Extensive experimental investigation for the optimization of the energy consumption of a high payload industrial robot with open research dataset

The optimization of the energy consumption of Industrial Robots (IRs) has been widely investigated. Unfortunately, on the field, the prediction and optimization strategies of IRs energy consumption still lack robustness and accuracy, due to the elevated number of parameters involved and their sensitivity to environmental working conditions. The purpose of this paper is to present, and share with the research community, an extensive experimental campaign that can be useful to validate virtual prototypes computing the energy consumption of robotic cells.
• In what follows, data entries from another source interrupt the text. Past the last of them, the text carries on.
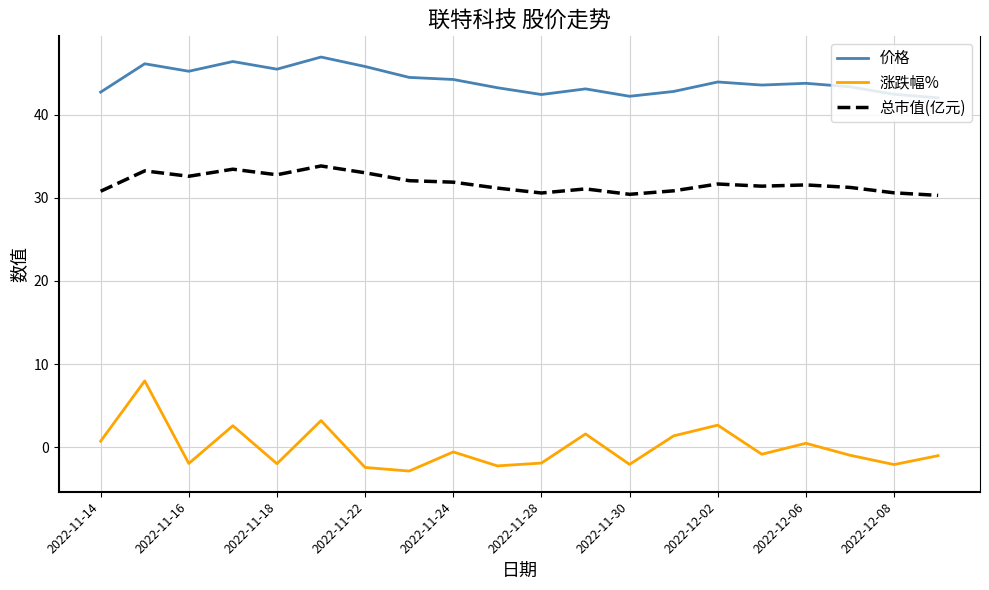

Which series has the widest spread of values?

涨跌幅%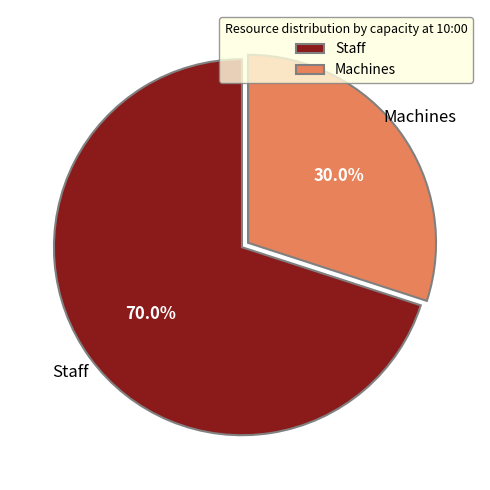

How many slices are in this pie chart?

2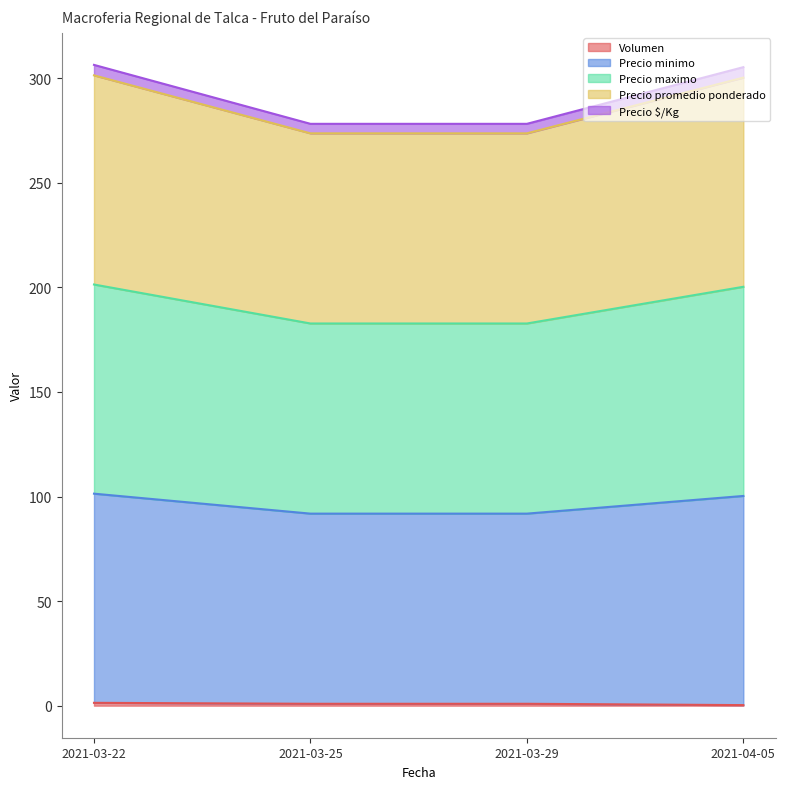

Is the value of Precio minimo at 2021-03-22 greater than the value of Precio $/Kg at 2021-04-05?

Yes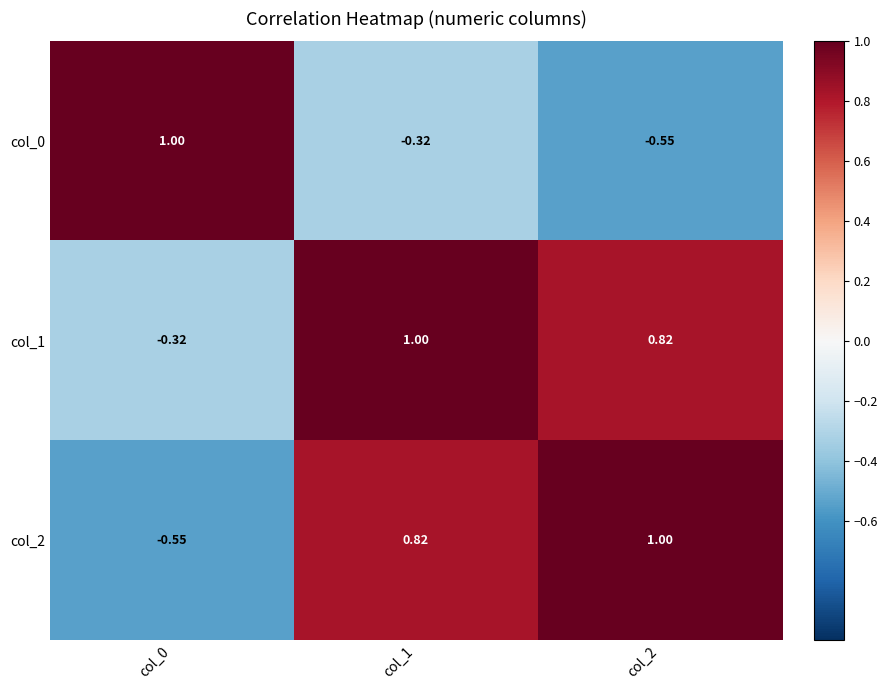

How many distinct data groups are displayed?

3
The test cell, comprising a high payload IR equipped with multiple sensors and different payloads, is firstly described. The testing procedures are then presented. Experimental results are analyzed providing novel qualitative and quantitative evaluations on the contribution and relevance of different power losses and system operating conditions, clearly depicting the nonlinear relation between the energy consumption and various freely programmable parameters, thus paving the way to optimization strategies. Finally, all the experimental tests data are provided in the form of an open research dataset, along with custom Matlab scripts for plotting graphs and maps presented in this paper. These tests, which are verifiable via the shared dataset, consider the overall measured IR energy consumption (as drawn from the electric network) and highlight that, in some industrially interesting case scenarios, optimization potentials for energy savings of more than 50% are possible.